* [RECORDS FOR THIS TASK]:
╔══
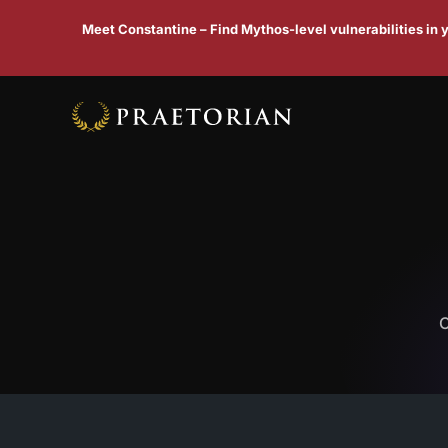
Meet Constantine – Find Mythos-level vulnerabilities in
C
╚══
╔══
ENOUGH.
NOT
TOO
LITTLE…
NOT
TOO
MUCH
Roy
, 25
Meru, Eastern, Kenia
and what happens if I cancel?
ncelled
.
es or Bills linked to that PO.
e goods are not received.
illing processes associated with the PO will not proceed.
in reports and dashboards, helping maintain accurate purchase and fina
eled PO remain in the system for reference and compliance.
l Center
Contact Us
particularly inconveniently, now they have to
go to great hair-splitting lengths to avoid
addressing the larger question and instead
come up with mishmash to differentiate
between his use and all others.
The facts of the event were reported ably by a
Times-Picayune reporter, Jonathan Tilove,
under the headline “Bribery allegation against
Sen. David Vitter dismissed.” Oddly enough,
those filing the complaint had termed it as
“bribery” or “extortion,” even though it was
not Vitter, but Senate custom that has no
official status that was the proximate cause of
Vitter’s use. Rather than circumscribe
╚══
* [AIM OF THE EXERCISE]:
The answer consists of the lines above that include the word "with", each copied exactly.

* [RESULT]:
illing processes associated with the PO will not proceed.
come up with mishmash to differentiate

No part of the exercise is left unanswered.